Piali Roy, Quill and Quire
April 20, 2012

V incent Lam made a literary splash when his first work of fiction, the story collection Bloodletting & Miraculous Cures, won the 2006 Scotiabank Giller Prize. Following his short biography of Tommy Douglas, Lam turns to his family's history as part of the expatriate Chinese community in Vietnam as subject matter for his debut novel.

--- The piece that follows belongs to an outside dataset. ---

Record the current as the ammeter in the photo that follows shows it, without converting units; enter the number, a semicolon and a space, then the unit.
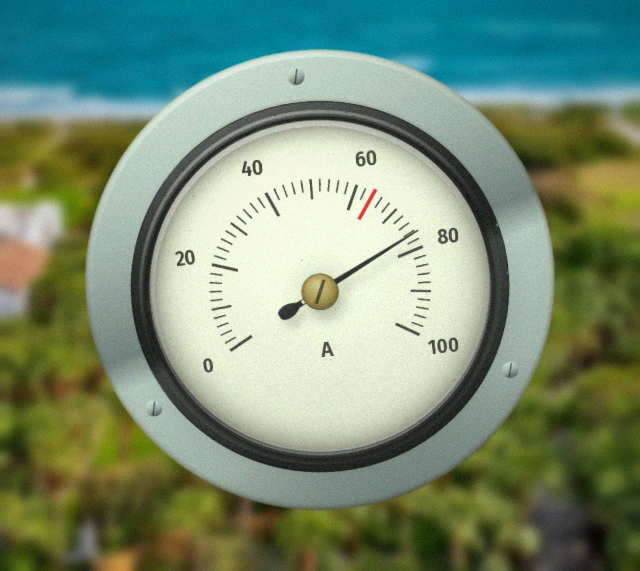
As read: 76; A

Epic in scope but drawn in miniature, the novel centres on the life of Percival Chen, the titular headmaster whose father, like others before him, left China in search of the so-called Gold Mountain – in this case, a small town just outside Saigon. Born into poverty in Guangdong province, Chen Pie Sou relocates to Hong Kong, where he takes on the Western name Percival. Following the brutal Japanese occupation, Chen and his new wife flee the city for Vietnam.

Once there, Chen becomes headmaster of the Percival Chen English Academy, and attempts to negotiate a path through the tumultuous history of mid-20th-century Vietnam. Despite his best attempts to achieve some measure of stability, his idea of family keeps fracturing, and his belief in his Chinese superiority results in unexpected repercussions for his son, who is saved from a youthful political indiscretion only to be sent away to China on the eve of the Cultural Revolution.

Chen finds relief in his lover, Jacqueline, a métisse he wins at a game of mah-jong, and his loyal friend Mak, whose secret and not-so-secret deal-making with the Americans offers Chen the hope of reuniting with his son.

In The Headmaster's Wager, Lam has created a genuine page-turner. The author takes full advantage of the inherent suspense as the fall of Saigon looms and Chen finally realizes that he and his family may not survive the violence of the Viet Cong. The Headmaster's Wager is a novel full of surprises and excitement.